- Raw data
════════

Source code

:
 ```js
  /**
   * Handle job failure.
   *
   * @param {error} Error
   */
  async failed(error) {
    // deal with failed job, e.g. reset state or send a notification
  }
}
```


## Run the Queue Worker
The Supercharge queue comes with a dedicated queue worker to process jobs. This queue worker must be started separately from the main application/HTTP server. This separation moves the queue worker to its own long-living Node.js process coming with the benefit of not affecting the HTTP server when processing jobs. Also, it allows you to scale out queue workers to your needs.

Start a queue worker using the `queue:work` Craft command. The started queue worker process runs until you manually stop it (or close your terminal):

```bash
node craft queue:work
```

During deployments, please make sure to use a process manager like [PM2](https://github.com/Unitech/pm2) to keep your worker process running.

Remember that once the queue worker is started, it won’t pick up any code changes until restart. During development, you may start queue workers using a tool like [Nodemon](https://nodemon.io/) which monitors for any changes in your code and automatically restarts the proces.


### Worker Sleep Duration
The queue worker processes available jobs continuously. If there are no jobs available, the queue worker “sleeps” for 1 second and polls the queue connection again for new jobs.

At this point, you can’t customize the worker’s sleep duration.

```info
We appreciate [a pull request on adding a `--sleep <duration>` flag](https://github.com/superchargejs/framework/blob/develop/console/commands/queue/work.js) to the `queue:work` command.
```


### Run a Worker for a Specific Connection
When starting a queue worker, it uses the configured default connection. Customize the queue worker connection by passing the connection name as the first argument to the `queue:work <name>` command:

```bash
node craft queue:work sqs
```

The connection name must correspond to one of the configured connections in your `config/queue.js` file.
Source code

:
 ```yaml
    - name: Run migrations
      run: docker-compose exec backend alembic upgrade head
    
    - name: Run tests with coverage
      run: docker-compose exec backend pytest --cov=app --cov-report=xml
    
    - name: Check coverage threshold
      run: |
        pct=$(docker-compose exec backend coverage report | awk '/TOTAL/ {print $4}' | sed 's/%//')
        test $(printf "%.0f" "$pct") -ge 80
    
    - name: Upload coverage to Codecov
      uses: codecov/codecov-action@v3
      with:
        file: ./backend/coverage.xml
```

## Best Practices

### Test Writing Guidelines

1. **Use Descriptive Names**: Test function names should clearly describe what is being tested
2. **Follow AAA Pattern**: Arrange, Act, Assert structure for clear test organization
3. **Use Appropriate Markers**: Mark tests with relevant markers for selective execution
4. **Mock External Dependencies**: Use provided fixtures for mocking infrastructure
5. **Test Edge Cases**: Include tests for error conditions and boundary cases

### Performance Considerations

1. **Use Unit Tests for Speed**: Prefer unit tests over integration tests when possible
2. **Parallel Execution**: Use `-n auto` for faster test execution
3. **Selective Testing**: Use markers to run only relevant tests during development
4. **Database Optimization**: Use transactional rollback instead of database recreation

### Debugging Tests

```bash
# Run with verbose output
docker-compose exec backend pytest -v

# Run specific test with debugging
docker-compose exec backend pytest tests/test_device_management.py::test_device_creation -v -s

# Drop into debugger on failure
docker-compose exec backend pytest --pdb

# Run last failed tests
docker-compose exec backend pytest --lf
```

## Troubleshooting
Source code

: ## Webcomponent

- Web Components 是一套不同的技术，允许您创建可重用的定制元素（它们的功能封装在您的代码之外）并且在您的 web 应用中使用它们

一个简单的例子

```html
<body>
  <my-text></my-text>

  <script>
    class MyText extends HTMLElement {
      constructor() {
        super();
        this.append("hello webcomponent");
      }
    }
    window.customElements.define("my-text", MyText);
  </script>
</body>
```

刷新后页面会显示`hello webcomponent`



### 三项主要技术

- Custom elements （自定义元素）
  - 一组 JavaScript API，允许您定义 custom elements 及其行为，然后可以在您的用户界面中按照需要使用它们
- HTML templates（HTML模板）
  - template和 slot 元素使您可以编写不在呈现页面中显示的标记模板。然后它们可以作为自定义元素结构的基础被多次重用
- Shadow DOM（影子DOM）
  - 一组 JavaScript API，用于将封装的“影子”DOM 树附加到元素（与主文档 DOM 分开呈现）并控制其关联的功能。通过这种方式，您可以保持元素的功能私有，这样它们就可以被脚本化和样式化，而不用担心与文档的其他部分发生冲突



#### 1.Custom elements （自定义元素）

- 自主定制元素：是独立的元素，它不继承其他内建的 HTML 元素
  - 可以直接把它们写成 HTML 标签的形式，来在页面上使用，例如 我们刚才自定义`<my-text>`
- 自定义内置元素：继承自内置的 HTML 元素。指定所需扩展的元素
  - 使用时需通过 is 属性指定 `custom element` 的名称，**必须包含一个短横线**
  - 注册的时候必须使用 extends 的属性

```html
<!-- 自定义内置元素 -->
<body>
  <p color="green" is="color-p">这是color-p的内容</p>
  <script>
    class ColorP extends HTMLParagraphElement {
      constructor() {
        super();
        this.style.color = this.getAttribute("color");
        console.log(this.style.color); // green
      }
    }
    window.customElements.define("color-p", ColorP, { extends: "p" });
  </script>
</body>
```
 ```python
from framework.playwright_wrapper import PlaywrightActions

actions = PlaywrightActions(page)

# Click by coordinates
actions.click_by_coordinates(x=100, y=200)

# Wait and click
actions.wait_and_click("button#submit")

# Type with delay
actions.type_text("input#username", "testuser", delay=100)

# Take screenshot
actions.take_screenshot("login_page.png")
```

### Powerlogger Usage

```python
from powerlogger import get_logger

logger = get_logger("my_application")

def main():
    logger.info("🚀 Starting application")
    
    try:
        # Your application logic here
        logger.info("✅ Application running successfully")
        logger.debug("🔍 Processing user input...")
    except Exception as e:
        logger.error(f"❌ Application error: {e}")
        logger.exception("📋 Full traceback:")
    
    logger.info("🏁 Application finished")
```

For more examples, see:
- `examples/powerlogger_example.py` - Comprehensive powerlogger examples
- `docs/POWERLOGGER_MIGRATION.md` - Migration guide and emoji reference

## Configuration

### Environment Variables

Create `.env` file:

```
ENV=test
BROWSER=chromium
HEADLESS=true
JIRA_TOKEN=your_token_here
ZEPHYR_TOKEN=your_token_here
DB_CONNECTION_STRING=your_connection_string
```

════════

Across the data, find each line that has "using" in it and copy that line.

- Response for this exercise
Start a queue worker using the `queue:work` Craft command. The started queue worker process runs until you manually stop it (or close your terminal):
Remember that once the queue worker is started, it won’t pick up any code changes until restart. During development, you may start queue workers using a tool like [Nodemon](https://nodemon.io/) which monitors for any changes in your code and automatically restarts the proces.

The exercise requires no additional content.